» Your task
What is needed is an exact copy of the entries below, with every picture left out.

[Opening Extracted records section]

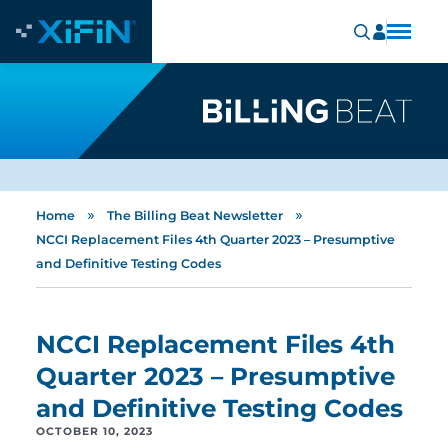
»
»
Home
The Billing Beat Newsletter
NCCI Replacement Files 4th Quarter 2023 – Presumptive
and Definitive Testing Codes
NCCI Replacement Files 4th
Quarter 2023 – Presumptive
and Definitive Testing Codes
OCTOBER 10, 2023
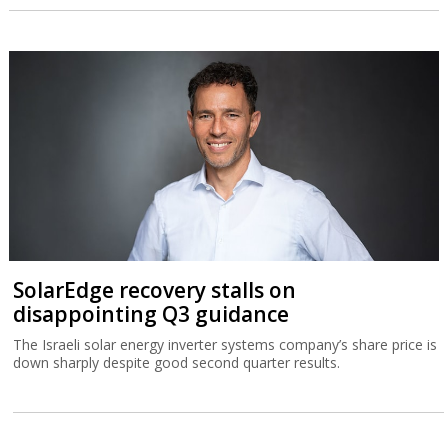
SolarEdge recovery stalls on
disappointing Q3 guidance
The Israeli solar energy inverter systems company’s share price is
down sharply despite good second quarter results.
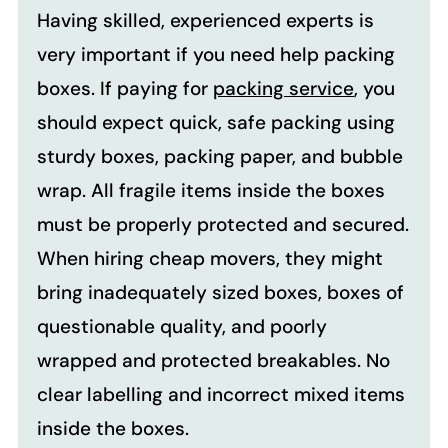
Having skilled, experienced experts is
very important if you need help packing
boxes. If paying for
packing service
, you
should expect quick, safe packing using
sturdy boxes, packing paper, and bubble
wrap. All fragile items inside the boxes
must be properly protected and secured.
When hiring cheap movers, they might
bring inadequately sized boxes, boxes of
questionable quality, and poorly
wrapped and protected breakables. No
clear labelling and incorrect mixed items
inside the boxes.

[Closing Extracted records section]

» Written solution
»
»
Home
The Billing Beat Newsletter
NCCI Replacement Files 4th Quarter 2023 – Presumptive
and Definitive Testing Codes
NCCI Replacement Files 4th
Quarter 2023 – Presumptive
and Definitive Testing Codes
OCTOBER 10, 2023
SolarEdge recovery stalls on
disappointing Q3 guidance
The Israeli solar energy inverter systems company’s share price is
down sharply despite good second quarter results.
Having skilled, experienced experts is
very important if you need help packing
boxes. If paying for
packing service
, you
should expect quick, safe packing using
sturdy boxes, packing paper, and bubble
wrap. All fragile items inside the boxes
must be properly protected and secured.
When hiring cheap movers, they might
bring inadequately sized boxes, boxes of
questionable quality, and poorly
wrapped and protected breakables. No
clear labelling and incorrect mixed items
inside the boxes.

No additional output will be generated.